I used it for the first time a couple of weeks ago and just made my own. I bought off-brand rice krispies, and used both less butter and marshmallows to make the recipe harden well. It did, but wasn't very flavorful, but was covered in bc so was plenty sweet anyway.
I've heard several say they prefer the premade kind, but they seem to be so chewy, I'd personally be afraid to use them!
I just tried it the other day to make a moon on my recent cake it was off brand krispies and just melted a little marshamallow didn't use butter and it did great. I covered in fondant and it stuck well. Give it a try and see how it works for you.
I use alot of RKT for my cakes. I use the premade kind only because it is easier for me to work with and definitely not time consuming. I buy the large 40 piece box which is available at a local supermarket. I always have them on hand and the squares are a good size to work with.
I've just made my own when I needed them. It saves another trip to the store.
Found this site as well:
http://www.fondantsource.com/misccakeitems.html
32 oz sheet for 12.00 ![]()
Found this site as well:
http://www.fondantsource.com/misccakeitems.html
32 oz sheet for 12.00 ![]()
I've done both and it really depends on what you need done. Something with a lot of structure - definitely make your own or be prepared to really pack & squish some premade ones. There are also large blocks of RKT available. Almost a 1/2 sheet size, about a solid inch or so. It's really nice not to make RKT on top of everything else. Two more concerns - if its a very blocky shape you're going for premade RKT definitely lends itself nicely. A rounder shape or odd shape is easier to get the fresh RKT to dry that way in the first place than to try to get already set RKT to do it.

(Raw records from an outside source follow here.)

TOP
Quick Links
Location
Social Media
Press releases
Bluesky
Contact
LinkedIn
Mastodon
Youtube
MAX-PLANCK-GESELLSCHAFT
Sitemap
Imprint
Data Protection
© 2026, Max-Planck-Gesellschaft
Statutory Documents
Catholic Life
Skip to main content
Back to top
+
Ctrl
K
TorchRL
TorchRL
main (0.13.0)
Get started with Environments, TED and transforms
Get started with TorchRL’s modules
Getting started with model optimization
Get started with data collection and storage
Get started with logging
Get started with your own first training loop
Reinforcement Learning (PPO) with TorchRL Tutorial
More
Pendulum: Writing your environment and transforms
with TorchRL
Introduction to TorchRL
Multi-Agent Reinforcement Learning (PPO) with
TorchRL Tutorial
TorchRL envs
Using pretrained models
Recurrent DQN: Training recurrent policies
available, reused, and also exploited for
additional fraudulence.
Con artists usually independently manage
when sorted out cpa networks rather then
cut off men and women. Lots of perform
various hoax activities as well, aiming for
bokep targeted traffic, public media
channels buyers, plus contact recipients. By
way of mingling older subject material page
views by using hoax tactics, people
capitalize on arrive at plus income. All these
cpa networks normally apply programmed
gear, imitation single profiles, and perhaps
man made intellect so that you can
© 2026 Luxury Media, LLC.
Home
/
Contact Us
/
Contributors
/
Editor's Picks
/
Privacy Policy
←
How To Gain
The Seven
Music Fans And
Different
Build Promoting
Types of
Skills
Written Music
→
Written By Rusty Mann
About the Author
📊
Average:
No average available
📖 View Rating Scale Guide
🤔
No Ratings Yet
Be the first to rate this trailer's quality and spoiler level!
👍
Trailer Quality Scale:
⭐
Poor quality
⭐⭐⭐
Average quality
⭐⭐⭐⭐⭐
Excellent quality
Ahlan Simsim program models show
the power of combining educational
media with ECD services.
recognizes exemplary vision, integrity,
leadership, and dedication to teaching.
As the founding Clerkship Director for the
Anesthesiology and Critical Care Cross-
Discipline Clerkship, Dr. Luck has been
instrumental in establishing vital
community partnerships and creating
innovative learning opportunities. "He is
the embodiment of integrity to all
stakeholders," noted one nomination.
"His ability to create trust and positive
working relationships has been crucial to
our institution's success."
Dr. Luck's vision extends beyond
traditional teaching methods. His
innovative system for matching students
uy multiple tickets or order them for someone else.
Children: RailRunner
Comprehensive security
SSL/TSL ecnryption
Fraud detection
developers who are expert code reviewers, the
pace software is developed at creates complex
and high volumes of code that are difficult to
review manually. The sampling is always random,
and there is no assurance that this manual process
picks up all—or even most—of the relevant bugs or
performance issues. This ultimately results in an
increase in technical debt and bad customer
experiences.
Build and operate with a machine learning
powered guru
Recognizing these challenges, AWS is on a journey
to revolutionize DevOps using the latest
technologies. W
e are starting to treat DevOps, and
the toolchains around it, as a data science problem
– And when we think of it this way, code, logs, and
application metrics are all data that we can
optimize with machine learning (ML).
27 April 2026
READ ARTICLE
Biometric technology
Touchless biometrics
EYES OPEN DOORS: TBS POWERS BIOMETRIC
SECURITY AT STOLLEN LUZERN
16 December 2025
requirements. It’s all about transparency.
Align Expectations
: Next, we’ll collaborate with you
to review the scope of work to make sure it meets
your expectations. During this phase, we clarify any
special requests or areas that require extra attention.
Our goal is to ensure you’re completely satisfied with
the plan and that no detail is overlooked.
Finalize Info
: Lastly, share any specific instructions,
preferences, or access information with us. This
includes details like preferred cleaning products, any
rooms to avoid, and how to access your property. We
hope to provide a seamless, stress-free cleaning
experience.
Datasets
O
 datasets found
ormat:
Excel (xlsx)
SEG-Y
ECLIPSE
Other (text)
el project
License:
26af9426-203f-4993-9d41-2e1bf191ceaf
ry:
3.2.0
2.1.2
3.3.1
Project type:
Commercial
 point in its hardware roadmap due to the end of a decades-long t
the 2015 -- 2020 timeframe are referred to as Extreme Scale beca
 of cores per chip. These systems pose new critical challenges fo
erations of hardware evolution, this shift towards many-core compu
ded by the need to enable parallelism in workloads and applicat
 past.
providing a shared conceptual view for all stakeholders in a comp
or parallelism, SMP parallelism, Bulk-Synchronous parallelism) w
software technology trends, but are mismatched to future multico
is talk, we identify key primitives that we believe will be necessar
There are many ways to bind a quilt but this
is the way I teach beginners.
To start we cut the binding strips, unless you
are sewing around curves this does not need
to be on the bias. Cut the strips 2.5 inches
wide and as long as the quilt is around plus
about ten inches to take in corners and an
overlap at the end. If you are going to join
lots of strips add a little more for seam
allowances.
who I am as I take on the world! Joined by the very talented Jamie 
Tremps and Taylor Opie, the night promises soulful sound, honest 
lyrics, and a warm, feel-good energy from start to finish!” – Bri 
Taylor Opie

The other less critical point - unless it directly affects you and then its real important - storebought RKTs are not nut-free as they are manufactured on machines that do nuts. If you have someone with a nut allergy, you'll have to make your own RKTs.
I made a cupcake out of Rice Krispies (covered in fondant) to sit atop a 2 tiered birthday cake.
I used the recipe posted on this thread... http://forum.cakecentral.com/modules.php?name=Forums&file=viewtopic&t=600889&postdays=0&postorder=asc&&start=0
...by mommy_of_3_DDs...she uses less Krispies than the original recipe and adds vanilla...it tastes delicious. Since I only needed it for a small project I had plenty leftover...YUM!
Her recipe is on page 3...her photo of an all Krispies wedding cake (before decorating) is on page 2...it's amazing.